Oil is doing most of the talking. On Friday, Brent crude hit $90 a barrel for the first time since April 2024 and was up 24% for the week, while West Texas Intermediate had surged nearly 30% to $87.46 — the biggest weekly jumps since the first spring of the COVID-19 2020 pandemic.
The reason is as simple as it is geopolitically messy: The Strait of Hormuz, which normally carries about a fifth of the world’s oil supply, has been effectively shut for seven days since the U.S.-Israeli attacks on Iran prompted a spiraling war in the Middle East. That has left about 140 million barrels stranded and unable to reach any sort of market.
That move made the trip from the futures curve to the gas station in a hurry. AAA said Thursday that the national average for regular gasoline had jumped nearly 27 cents in a week to $3.25 a gallon, the sharpest weekly move since March 2022. By Friday, the national average had reached about $3.32. President Donald Trump’s public response was to tell Reuters, “if they rise, they rise,” even as White House officials were scrambling for options to keep the sticker shock from becoming a political event of its own.

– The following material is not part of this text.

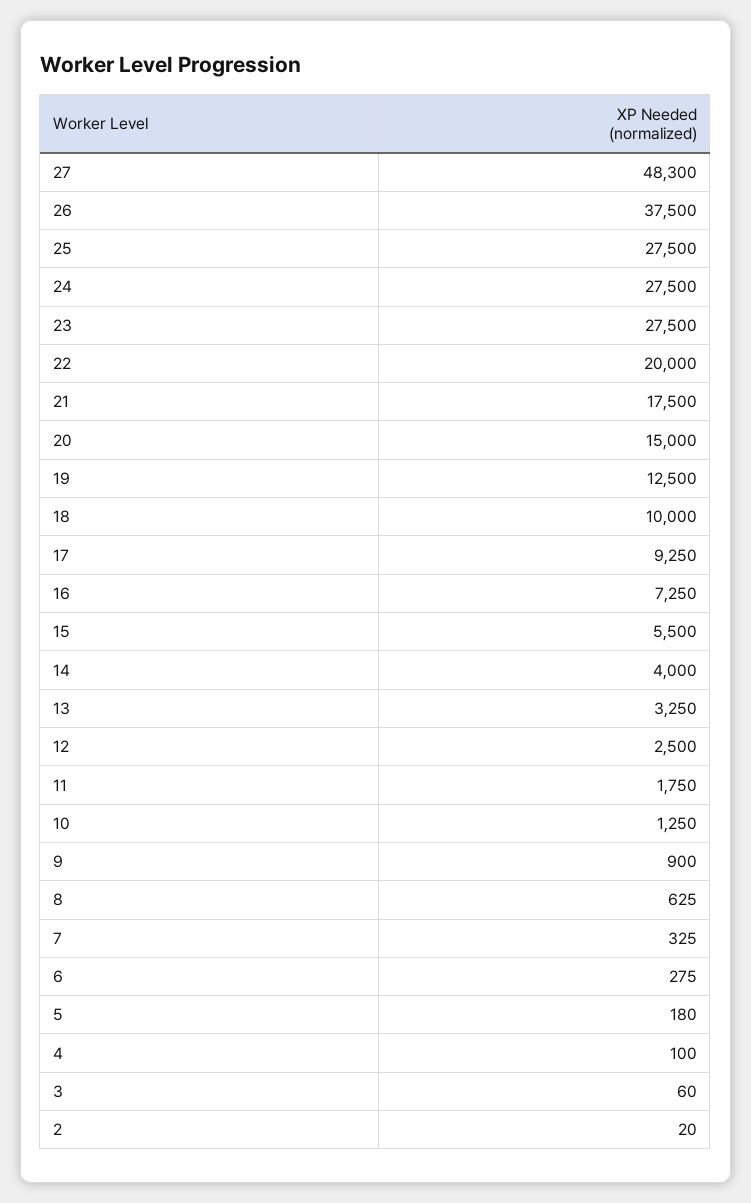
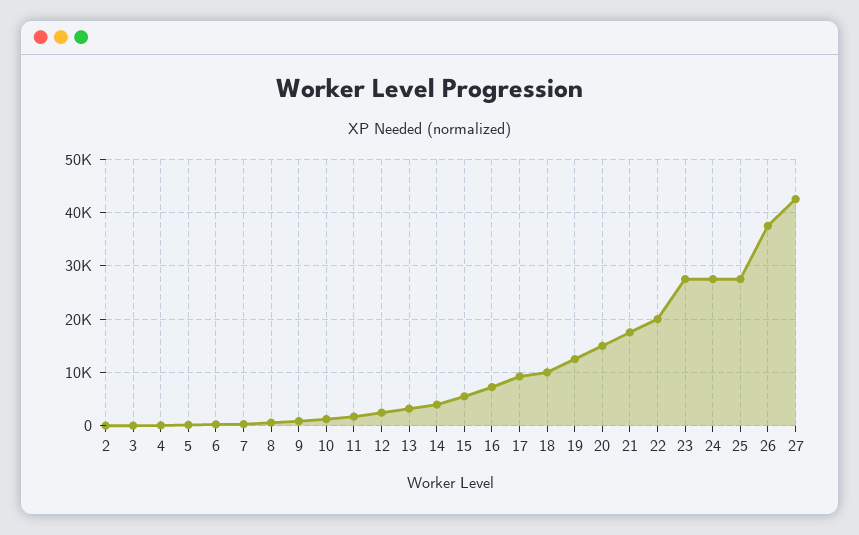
27: 48300 -> 42000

The stock market damage has been specific, which helps explain why the Dow looks sicker than the Nasdaq. On Thursday alone, the Dow fell 784.67 points, or 1.61%. Industrials, materials, and healthcare each dropped more than 2%, the passenger-airlines group tumbled 5.4%, and Southwest lost 6.9%. Financials — including JPMorgan $JPM and Goldman Sachs $GS — also weighed on the blue-chip index.
Tech and energy provided the only real cushioning — Chevron $CVX rose 3.9%, and Broadcom $AVGO gained 4.8% — which is why the Nasdaq was still clinging to small weekly gains even as the rest of the tape looked progressively more seasick.

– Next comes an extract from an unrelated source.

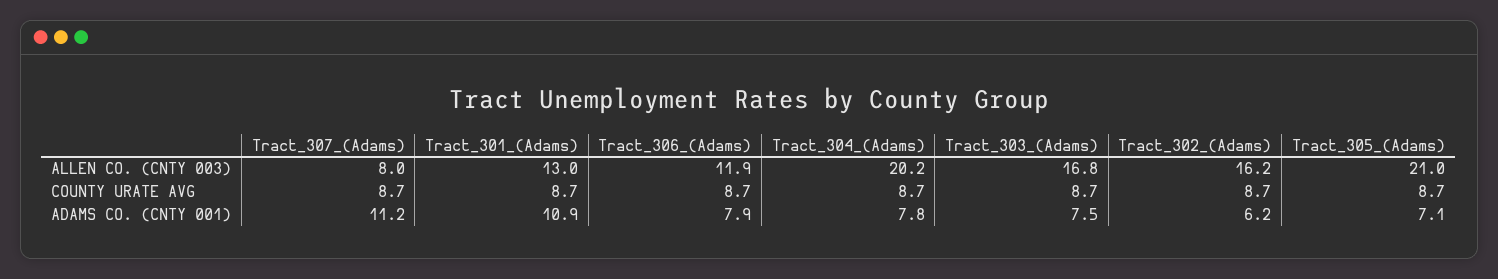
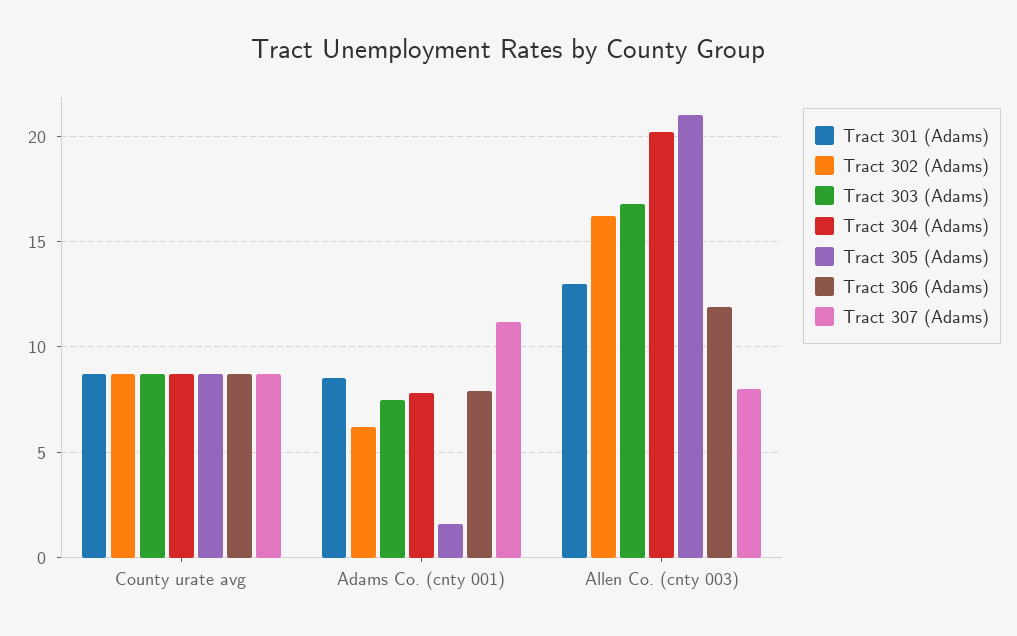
Tract_301_(Adams), ADAMS CO. (CNTY 001): 10.9 -> 8.5
Tract_305_(Adams), ADAMS CO. (CNTY 001): 7.1 -> 1.5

Then came the Fed problem. Before Friday’s jobs report, traders had cut the odds of a June rate cut to 35% as oil reignited inflation fears. After the payroll miss, those odds snapped back to about 49%. And the 10-year Treasury yield fell two basis points Friday after the weak jobs report, to about 4.125% (but was still on track for a 16-basis-point weekly increase, its biggest weekly move since April 2025). That’s the whole week in one ugly equation: pricier energy, weaker hiring, and a central bank that suddenly has more than one fire to watch.
Wall Street can treat war like background noise as much as it wants... right up until it starts showing up in the boring stuff. This week, it showed up in gas prices, airline stocks, and the 10-year yield. So: in the consumer’s wallet, the market’s risk appetite, and the bond market’s patience. Welcome to war, indeed — now available in the Dow and eventually in everything that rides on diesel.